According to a Buffer survey on remote jobs, 75% of remote employees said their employers don't cover internet expenses, and 71% said their employers don't pay for coworking spaces. These figures are a bit better than those from the previous year when 78 percent of businesses did not cover internet costs, and 76% did not pay for coworking spaces. Although workers' willingness and expectation of operating remotely rises year after year, businesses are only slowly implementing remote-friendly policies.
Adopting a remote working strategy, on the other hand, will save businesses money by eliminating the need for costly office space (or satellite offices) while giving employees the right to set their own schedules and work from wherever they choose. It has the potential to be a win-win scenario.
Future of Remote Work
Fast Company forecasts that remote work apps, such as mobile work tools and virtual reality conferencing, would replace face-to-face meetings as the primary communication mode. AI would almost definitely play a significant role in handling remote employees.
Companies can feel more at ease as a result of these advancements. The move to managing a remote workforce can be difficult, but it can be a breeze with the right technology and dedicated staff.

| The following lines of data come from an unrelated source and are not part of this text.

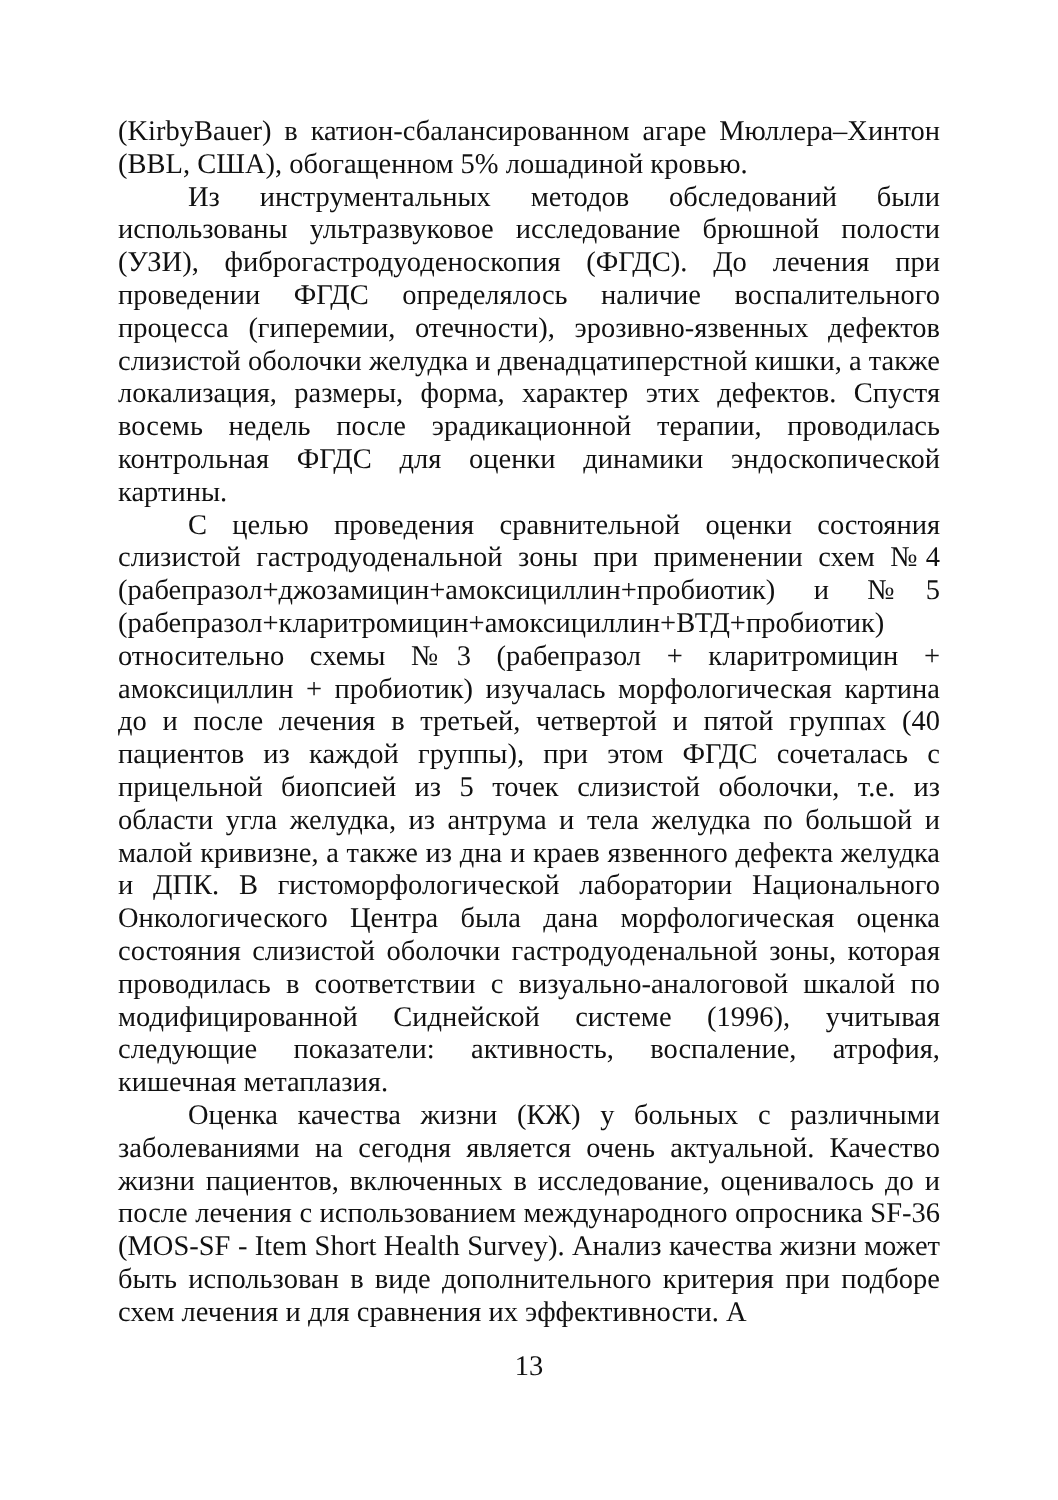(KirbyBauer) в катион-сбалансированном агаре Мюллера–Хинтон (BBL, США), обогащенном 5% лошадиной кровью.
Из инструментальных методов обследований были использованы ультразвуковое исследование брюшной полости (УЗИ), фиброгастродуоденоскопия (ФГДС). До лечения при проведении ФГДС определялось наличие воспалительного процесса (гиперемии, отечности), эрозивно-язвенных дефектов слизистой оболочки желудка и двенадцатиперстной кишки, а также локализация, размеры, форма, характер этих дефектов. Спустя восемь недель после эрадикационной терапии, проводилась контрольная ФГДС для оценки динамики эндоскопической картины.
С целью проведения сравнительной оценки состояния слизистой гастродуоденальной зоны при применении схем №4 (рабепразол+джозамицин+амоксициллин+пробиотик) и №5 (рабепразол+кларитромицин+амоксициллин+ВТД+пробиотик)
относительно схемы №3 (рабепразол + кларитромицин + амоксициллин + пробиотик) изучалась морфологическая картина до и после лечения в третьей, четвертой и пятой группах (40 пациентов из каждой группы), при этом ФГДС сочеталась с прицельной биопсией из 5 точек слизистой оболочки, т.е. из области угла желудка, из антрума и тела желудка по большой и малой кривизне, а также из дна и краев язвенного дефекта желудка и ДПК. В гистоморфологической лаборатории Национального Онкологического Центра была дана морфологическая оценка состояния слизистой оболочки гастродуоденальной зоны, которая проводилась в соответствии с визуально-аналоговой шкалой по модифицированной Сиднейской системе (1996), учитывая следующие показатели: активность, воспаление, атрофия, кишечная метаплазия.
Оценка качества жизни (КЖ) у больных с различными заболеваниями на сегодня является очень актуальной. Качество жизни пациентов, включенных в исследование, оценивалось до и после лечения с использованием международного опросника SF-36 (MOS-SF - Item Short Health Survey). Анализ качества жизни может быть использован в виде дополнительного критерия при подборе схем лечения и для сравнения их эффективности. А
13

Fighting change can do more harm than good in the long run. Many workers now hope to be able to operate from home. According to Buffer, 99 percent of working remote employees choose to work remotely for the remainder of their lives, at least most of the time. This is nine points higher than the previous year's figure from the same study.
Furthermore, according to Global Workplace Analytics, 37 percent of remote workers will take a 10% pay cut to continue working from home. Because of this growing trend, some people refuse to accept onsite work because they know they can find a more comfortable and flexible job elsewhere.
Organizations should strengthen their remote work strategies and skills rather than fighting reform. Lambert suggests developing common key performance measures (KPIs) for both management and staff if the company is worried about efficiency and performance problems as a result of a companywide ability to work from home. She believes that remote team members are aware of goals this way, and their progress can be tracked.